[Stored data]
====

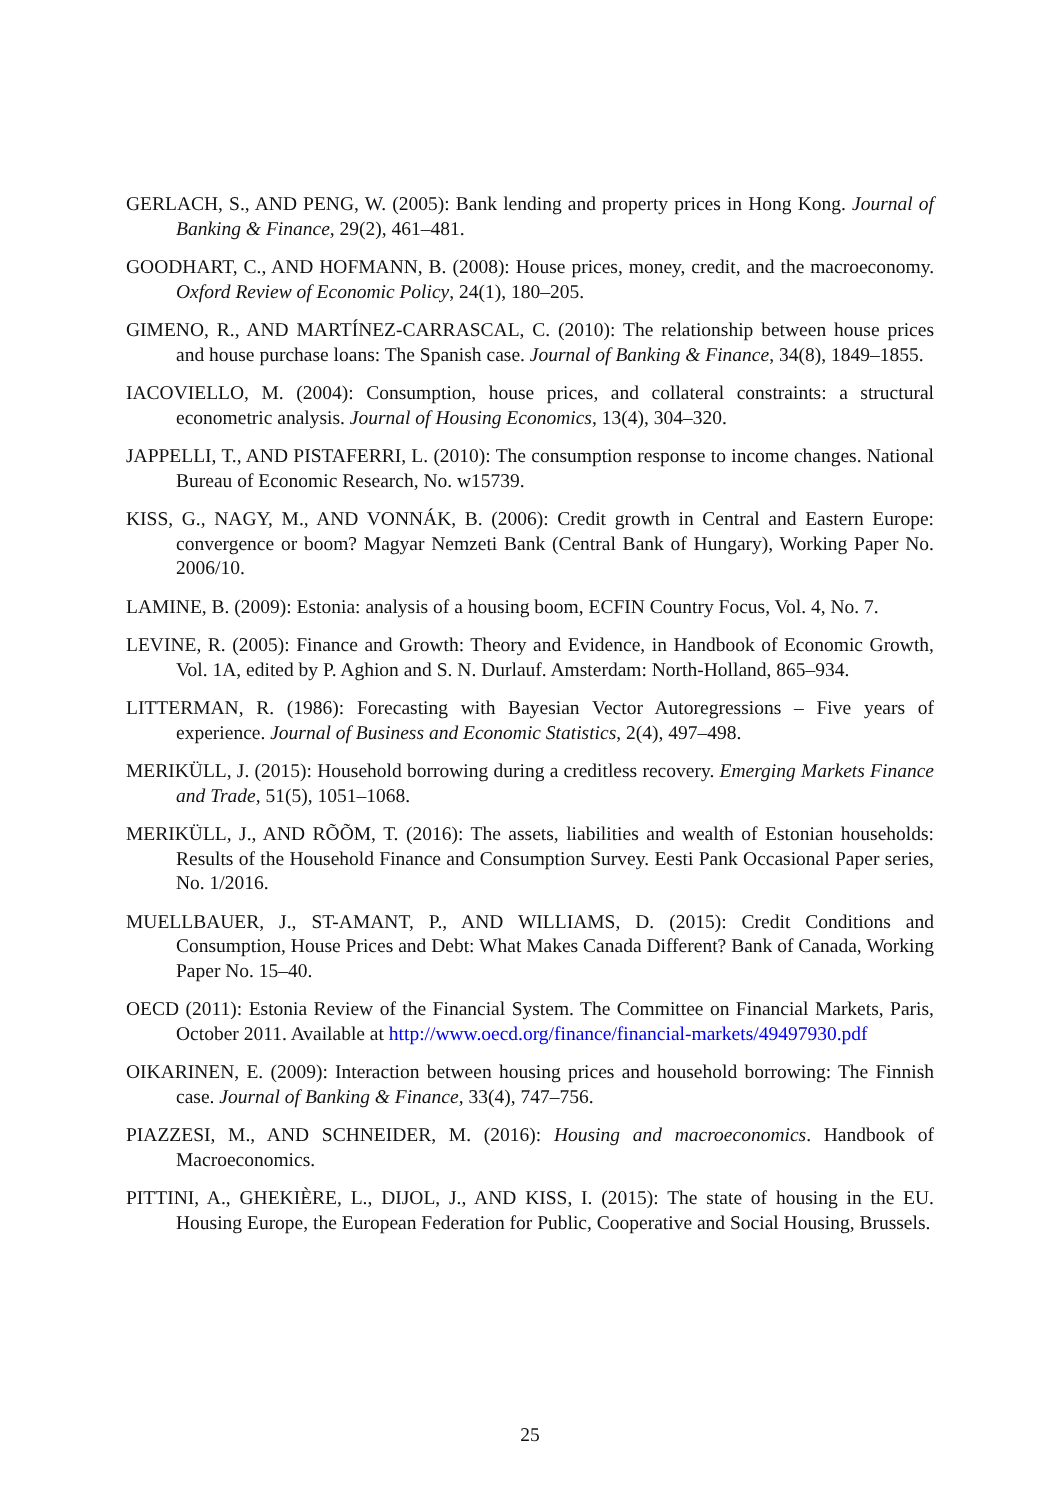GERLACH, S., AND PENG, W. (2005): Bank lending and property prices in Hong Kong. Journal of Banking & Finance, 29(2), 461–481.
GOODHART, C., AND HOFMANN, B. (2008): House prices, money, credit, and the macroeconomy. Oxford Review of Economic Policy, 24(1), 180–205.
GIMENO, R., AND MARTÍNEZ-CARRASCAL, C. (2010): The relationship between house prices and house purchase loans: The Spanish case. Journal of Banking & Finance, 34(8), 1849–1855.
IACOVIELLO, M. (2004): Consumption, house prices, and collateral constraints: a structural econometric analysis. Journal of Housing Economics, 13(4), 304–320.
JAPPELLI, T., AND PISTAFERRI, L. (2010): The consumption response to income changes. National Bureau of Economic Research, No. w15739.
KISS, G., NAGY, M., AND VONNÁK, B. (2006): Credit growth in Central and Eastern Europe: convergence or boom? Magyar Nemzeti Bank (Central Bank of Hungary), Working Paper No. 2006/10.
LAMINE, B. (2009): Estonia: analysis of a housing boom, ECFIN Country Focus, Vol. 4, No. 7.
LEVINE, R. (2005): Finance and Growth: Theory and Evidence, in Handbook of Economic Growth, Vol. 1A, edited by P. Aghion and S. N. Durlauf. Amsterdam: North-Holland, 865–934.
LITTERMAN, R. (1986): Forecasting with Bayesian Vector Autoregressions – Five years of experience. Journal of Business and Economic Statistics, 2(4), 497–498.
MERIKÜLL, J. (2015): Household borrowing during a creditless recovery. Emerging Markets Finance and Trade, 51(5), 1051–1068.
MERIKÜLL, J., AND RÕÕM, T. (2016): The assets, liabilities and wealth of Estonian households: Results of the Household Finance and Consumption Survey. Eesti Pank Occasional Paper series, No. 1/2016.
MUELLBAUER, J., ST-AMANT, P., AND WILLIAMS, D. (2015): Credit Conditions and Consumption, House Prices and Debt: What Makes Canada Different? Bank of Canada, Working Paper No. 15–40.
OECD (2011): Estonia Review of the Financial System. The Committee on Financial Markets, Paris, October 2011. Available at http://www.oecd.org/finance/financial-markets/49497930.pdf
OIKARINEN, E. (2009): Interaction between housing prices and household borrowing: The Finnish case. Journal of Banking & Finance, 33(4), 747–756.
PIAZZESI, M., AND SCHNEIDER, M. (2016): Housing and macroeconomics. Handbook of Macroeconomics.
PITTINI, A., GHEKIÈRE, L., DIJOL, J., AND KISS, I. (2015): The state of housing in the EU. Housing Europe, the European Federation for Public, Cooperative and Social Housing, Brussels.
25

====

What is required :: Aside from the pictures, copy all of the entries exactly.

Your response ::
GERLACH, S., AND PENG, W. (2005): Bank lending and property prices in Hong Kong. Journal of Banking & Finance, 29(2), 461–481.
GOODHART, C., AND HOFMANN, B. (2008): House prices, money, credit, and the macroeconomy. Oxford Review of Economic Policy, 24(1), 180–205.
GIMENO, R., AND MARTÍNEZ-CARRASCAL, C. (2010): The relationship between house prices and house purchase loans: The Spanish case. Journal of Banking & Finance, 34(8), 1849–1855.
IACOVIELLO, M. (2004): Consumption, house prices, and collateral constraints: a structural econometric analysis. Journal of Housing Economics, 13(4), 304–320.
JAPPELLI, T., AND PISTAFERRI, L. (2010): The consumption response to income changes. National Bureau of Economic Research, No. w15739.
KISS, G., NAGY, M., AND VONNÁK, B. (2006): Credit growth in Central and Eastern Europe: convergence or boom? Magyar Nemzeti Bank (Central Bank of Hungary), Working Paper No. 2006/10.
LAMINE, B. (2009): Estonia: analysis of a housing boom, ECFIN Country Focus, Vol. 4, No. 7.
LEVINE, R. (2005): Finance and Growth: Theory and Evidence, in Handbook of Economic Growth, Vol. 1A, edited by P. Aghion and S. N. Durlauf. Amsterdam: North-Holland, 865–934.
LITTERMAN, R. (1986): Forecasting with Bayesian Vector Autoregressions – Five years of experience. Journal of Business and Economic Statistics, 2(4), 497–498.
MERIKÜLL, J. (2015): Household borrowing during a creditless recovery. Emerging Markets Finance and Trade, 51(5), 1051–1068.
MERIKÜLL, J., AND RÕÕM, T. (2016): The assets, liabilities and wealth of Estonian households: Results of the Household Finance and Consumption Survey. Eesti Pank Occasional Paper series, No. 1/2016.
MUELLBAUER, J., ST-AMANT, P., AND WILLIAMS, D. (2015): Credit Conditions and Consumption, House Prices and Debt: What Makes Canada Different? Bank of Canada, Working Paper No. 15–40.
OECD (2011): Estonia Review of the Financial System. The Committee on Financial Markets, Paris, October 2011. Available at http://www.oecd.org/finance/financial-markets/49497930.pdf
OIKARINEN, E. (2009): Interaction between housing prices and household borrowing: The Finnish case. Journal of Banking & Finance, 33(4), 747–756.
PIAZZESI, M., AND SCHNEIDER, M. (2016): Housing and macroeconomics. Handbook of Macroeconomics.
PITTINI, A., GHEKIÈRE, L., DIJOL, J., AND KISS, I. (2015): The state of housing in the EU. Housing Europe, the European Federation for Public, Cooperative and Social Housing, Brussels.
25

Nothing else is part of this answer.